ARBEITSAUFTRÄGE:
1. Gib aus dem Text über die Hochzeit der Urgroßeltern wortgetreu den Abschnitt wieder, der mit den Worten „Es kam mir zunächst“ beginnt und mit „erste Rolle spielte.“ endet.
2. Führe den Text über die Suche nach der Hochzeit in England im Anschluss an seinen letzten Satz weiter.

TEXTAUSZUG:
________
Auguste Ilse Marianne Sophie Lüders (1864-1914)
Auguste Ilse Marianne Sophie Lüders (1864-1914)

Jeder, der sich mit Familienforschung beschäftigt, wird über kurz oder lang auf eine Familienlegende stoßen. So ist es auch mir ergangen. Die Hochzeit meiner Urgroßeltern war lange ein Mysterium: Sie hätten in England geheiratet, weil ihnen eine Hochzeit in Deutschland nicht erlaubt gewesen sei. Als ich davon das erste Mal hörte, wusste ich noch nicht einmal die vollständigen Namen meiner Urgroßeltern väterlicherseits. Meine Urgroßmutter Auguste Lüders (geboren in Wiedensahl) war überliefert, aber nicht der Vorname ihres Ehemannes. Geschweige denn, wo er geboren wurde. Er sollte irgendwo aus Süddeutschland oder aus dem Erzgebirge stammen.  Wo genau sein Geburtsort lag, wusste niemand.

 

Es kam mir zunächst merkwürdig vor, dass weder Geburtsort noch Vorname meines Urgroßvaters überliefert waren. Aber je weiter ich in die Geschichte eintauchte, umso mehr verstand ich die Gründe dafür. Zwei seiner Kinder, mein Großvater Friedrich und seine Schwester Minna, wurden mit 11 bzw. 13 Jahren Vollwaisen, kurz nach Beginn des ersten Weltkrieges. Es gab nach dem Tod der Eltern keine Angehörigen mehr oder besser gesagt, keine Angehörigen, die sich für das Schicksal von Friedrich und Minna interessierten. Sie wuchsen daher getrennt voneinander aber im gleichen Ort auf. Minna wanderte schließlich aus, wogegen Friedrich auch noch den zweiten Weltkrieg erleben musste. Der Lebensweg der Geschwister ist alles andere als einfach gewesen und mit diesem Wissen wunderte es mich nicht mehr, dass die Überlieferung der Vorfahren nicht die erste Rolle spielte.

 

Aber zurück zur Hochzeit: Für mich war die Aussage „Hochzeit in England“ gleichbedeutend mit „Das ist das Ende dieses Familienzweiges. Diese Hochzeit werde ich nie finden“. Aber so schnell wollte ich dann doch nicht aufgeben. Bis ich mich auf die Spur dieser Hochzeit begeben habe, ging jedoch noch viel Zeit ins Land, 2014 setzte ich mich schließlich daran, dieses Rätsel zu lösen. Durch Recherchen im WWW bin ich auf free bmd gestoßen, ein britisches Projekt, dass die standesamtlichen Register von Geburten, Sterbefällen und Hochzeiten aus England und Wales transkribiert und kostenfrei online stellt. Zwischenzeitlich hatte ich herausgefunden, dass mein Urgroßvater Josef hieß und gebürtig aus Böhmen, genauer gesagt aus Götzdorf stammte. Heute heißt der Ort Božíkov und liegt in Tschechien. Die Familienforschung konnte ich dadurch noch mehrere Generationen zurückverfolgen, denn für dieses Gebiet des heutigen Tschechien stehen viele Kirchenbücher online zur Verfügung. Dennoch wollte ich gerne diese „Lücke“ füllen und wissen, ob das Familiengerücht stimmt.
________
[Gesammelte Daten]
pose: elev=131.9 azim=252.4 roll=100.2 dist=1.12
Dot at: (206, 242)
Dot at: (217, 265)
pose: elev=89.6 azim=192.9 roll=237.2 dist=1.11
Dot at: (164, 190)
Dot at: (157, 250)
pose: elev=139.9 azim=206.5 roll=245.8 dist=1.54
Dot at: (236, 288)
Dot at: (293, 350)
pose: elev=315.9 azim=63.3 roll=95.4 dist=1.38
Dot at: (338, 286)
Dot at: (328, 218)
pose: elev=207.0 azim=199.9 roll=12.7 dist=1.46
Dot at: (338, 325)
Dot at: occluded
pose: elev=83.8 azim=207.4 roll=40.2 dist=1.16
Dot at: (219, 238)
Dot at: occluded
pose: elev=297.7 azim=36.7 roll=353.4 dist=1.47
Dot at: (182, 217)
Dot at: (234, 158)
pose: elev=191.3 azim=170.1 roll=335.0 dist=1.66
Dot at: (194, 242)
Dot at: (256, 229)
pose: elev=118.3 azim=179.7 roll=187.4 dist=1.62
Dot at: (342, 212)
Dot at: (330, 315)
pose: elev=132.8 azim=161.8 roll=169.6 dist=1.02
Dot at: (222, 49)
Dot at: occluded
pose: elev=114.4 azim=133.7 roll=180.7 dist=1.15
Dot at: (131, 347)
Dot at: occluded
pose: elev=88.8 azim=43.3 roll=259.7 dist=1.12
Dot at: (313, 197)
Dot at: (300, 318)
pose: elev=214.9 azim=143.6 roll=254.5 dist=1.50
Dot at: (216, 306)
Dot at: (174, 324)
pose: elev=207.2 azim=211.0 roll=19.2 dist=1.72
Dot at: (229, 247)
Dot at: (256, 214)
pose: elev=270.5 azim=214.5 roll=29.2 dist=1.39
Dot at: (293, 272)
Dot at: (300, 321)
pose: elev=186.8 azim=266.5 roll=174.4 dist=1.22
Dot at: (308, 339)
________
LÖSUNGEN:
1.
Es kam mir zunächst merkwürdig vor, dass weder Geburtsort noch Vorname meines Urgroßvaters überliefert waren. Aber je weiter ich in die Geschichte eintauchte, umso mehr verstand ich die Gründe dafür. Zwei seiner Kinder, mein Großvater Friedrich und seine Schwester Minna, wurden mit 11 bzw. 13 Jahren Vollwaisen, kurz nach Beginn des ersten Weltkrieges. Es gab nach dem Tod der Eltern keine Angehörigen mehr oder besser gesagt, keine Angehörigen, die sich für das Schicksal von Friedrich und Minna interessierten. Sie wuchsen daher getrennt voneinander aber im gleichen Ort auf. Minna wanderte schließlich aus, wogegen Friedrich auch noch den zweiten Weltkrieg erleben musste. Der Lebensweg der Geschwister ist alles andere als einfach gewesen und mit diesem Wissen wunderte es mich nicht mehr, dass die Überlieferung der Vorfahren nicht die erste Rolle spielte.

2.
 

Damals vermutete ich als Ort der Hochzeit London, weil es mir logisch erschien eine große und von Deutschland schnell zu erreichende Stadt als Hochzeitsort auszuwählen. Und tatsächlich: Die Suche im online Index führte mich nach London! Die Eingabe „Alschner“, „Marriages“ und „all districts“ ergab dieses Ergebnis:

 

Marriages Sep 1900

Alschner, Josef, Pancras, Volume 1b, page 338

 

Sollte es also wirklich stimmen? Ich machte die Gegenprobe mit Auguste Lüders, wobei ich das „ü“ gleich durch „ue“ ersetzte. Und ich fand: kein Ergebnis!

 

Die erste Freude schlug in Ratlosigkeit um, sollte es vielleicht nur eine Namensgleichheit sein? Nein, das waren zu viele Zufälle: Vor- und Nachname passten (es war außerdem der einzige Eintrag für Alschner im Index) und London schien mir, wie schon erwähnt, sehr logisch. Vielleicht wurden die Ehefrauen nicht im Index verzeichnet? Ich hatte einige Erfahrung im Lesen von Kirchenbüchern gesammelt und festgestellt, dass die Mütter bei den Geburten nicht immer erwähnt wurden. Wobei das eigentlich viel weiter zurück liegende Zeiträume betraf, aber wer weiß?

 

Der Index erlaubte auch die Suche nach Vornamen, also suchte ich „Auguste“ und bekam seitenweise Treffer. Die Ehefrauen wurden also doch erfasst. Aber wo war meine Auguste?

 

Neuer Versuch: Für Josef Alschner hatte ich Volume 1b und Seite 338 sowie die Angabe Sep[tember] 1900 gefunden. Also neue Suche und – Bingo! Auguste Luders hatte ebenfalls im September 1900 in Pancras geheiratet. Das ich statt mit „ü“ einfach nur ein „u“ zur Suche verwenden muss, daran hatte ich in meiner anfänglichen Euphorie nicht gedacht.

 

Aber September 1900 reichte mir als Ergebnis nicht aus. Ich wollte es genauer wissen. Erfreulicherweise konnte mit Hilfe der Angaben aus dem Index recht unkompliziert eine Kopie der Urkunde beim General Register Office (GRO) angefordert werden. Als die Kopie mich per Post erreichte staunte ich nicht schlecht: Es waren mein Josef und meine Auguste, das genaue Hochzeitsdatum war der 21. September 1900, soweit war also alles in Ordnung. Dann aber die Überraschung: Das Dokument enthielt die Angabe einer Kirche! Die beiden hatten demnach kirchlich geheiratet und die Eheschließung anschließend beurkunden lassen.

 

Josef war katholisch, Auguste lutherisch, diese Angaben fehlten im Hochzeitseintrag. Nicht, weil der Eintrag vergessen wurde. Nein, es gab dafür einfach keine Spalte. Dafür war aber die Adresse der Unterkunft in London aufgeführt.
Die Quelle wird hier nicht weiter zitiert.